> **WORK ITEM**
Starting at the line with "サイトでは、日本文化を知る上で欠かせない存在の「國", copy each line through the last one below exactly as written, without any pictures.
** Opening RECORDS FOR THIS TASK block **
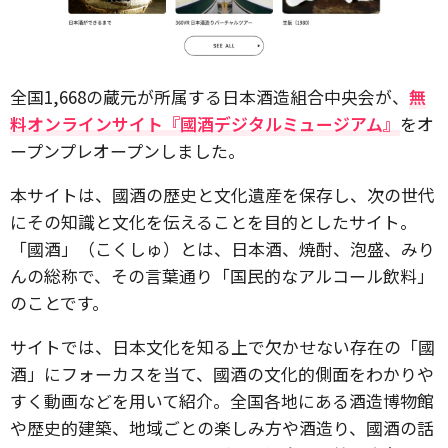
全国1,668の蔵元が所属する日本酒造組合中央会が、
無
料オンラインサイト『國酒デジタルミュージアム』
をオ
ープンプレオープンしました。
本サイトは、國酒の歴史と文化遺産を保存し、次の世代
にその知識と文化を伝えることを目的としたサイト。
「國酒」（こくしゅ）とは、日本酒、焼酎、泡盛、みり
んの総称で、その言葉通り「国民的なアルコール飲料」
のことです。
サイトでは、日本文化を知る上で欠かせない存在の「國
酒」にフォーカスを当て、國酒の文化的側面をわかりや
すく動画などを用いて紹介。全国各地にある酒造博物館
や歴史的建築、地域ごとの楽しみ方や酒造り、國酒の話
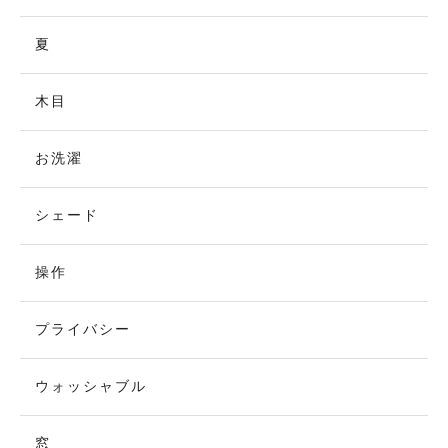
夏
木目
お洗濯
シェード
操作
プライバシー
ウォッシャブル
窓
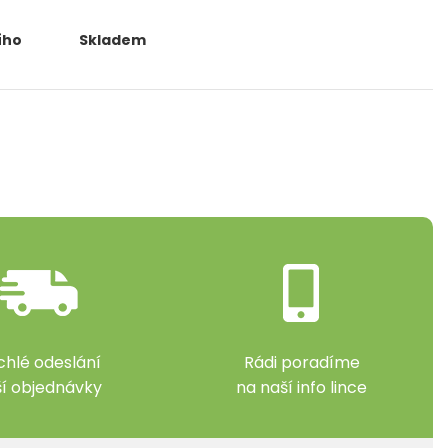
ího
Skladem
chlé odeslání
Rádi poradíme
ší objednávky
na naší info lince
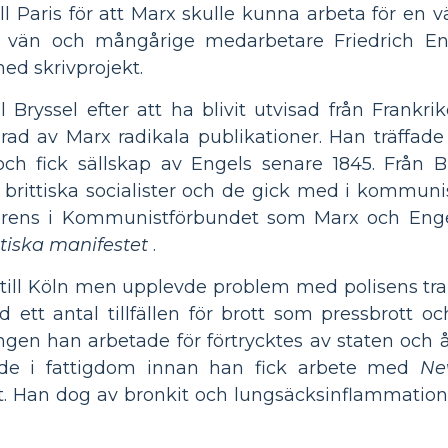
ll Paris för att Marx skulle kunna arbeta för en v
n vän och mångårige medarbetare Friedrich E
ed skrivprojekt.
ll Bryssel efter att ha blivit utvisad från Frankri
ad av Marx radikala publikationer. Han träffade
 och fick sällskap av Engels senare 1845. Från Br
a brittiska socialister och de gick med i kommun
erens i Kommunistförbundet som Marx och Engel
iska manifestet
.
till Köln men upplevde problem med polisens tra
vid ett antal tillfällen för brott som pressbrott
gen han arbetade för förtrycktes av staten och å
de i fattigdom innan han fick arbete med
Ne
. Han dog av bronkit och lungsäcksinflammation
** Closing RECORDS FOR THIS TASK block **
> **REPLY TO THE EXERCISE**
サイトでは、日本文化を知る上で欠かせない存在の「國
酒」にフォーカスを当て、國酒の文化的側面をわかりや
すく動画などを用いて紹介。全国各地にある酒造博物館
や歴史的建築、地域ごとの楽しみ方や酒造り、國酒の話
夏
木目
お洗濯
シェード
操作
プライバシー
ウォッシャブル
窓
ího
Skladem
chlé odeslání
Rádi poradíme
ší objednávky
na naší info lince
ll Paris för att Marx skulle kunna arbeta för en v
n vän och mångårige medarbetare Friedrich E
ed skrivprojekt.
ll Bryssel efter att ha blivit utvisad från Frankri
ad av Marx radikala publikationer. Han träffade
 och fick sällskap av Engels senare 1845. Från Br
a brittiska socialister och de gick med i kommun
erens i Kommunistförbundet som Marx och Engel
iska manifestet
.
till Köln men upplevde problem med polisens tra
vid ett antal tillfällen för brott som pressbrott
gen han arbetade för förtrycktes av staten och å
de i fattigdom innan han fick arbete med
Ne
. Han dog av bronkit och lungsäcksinflammation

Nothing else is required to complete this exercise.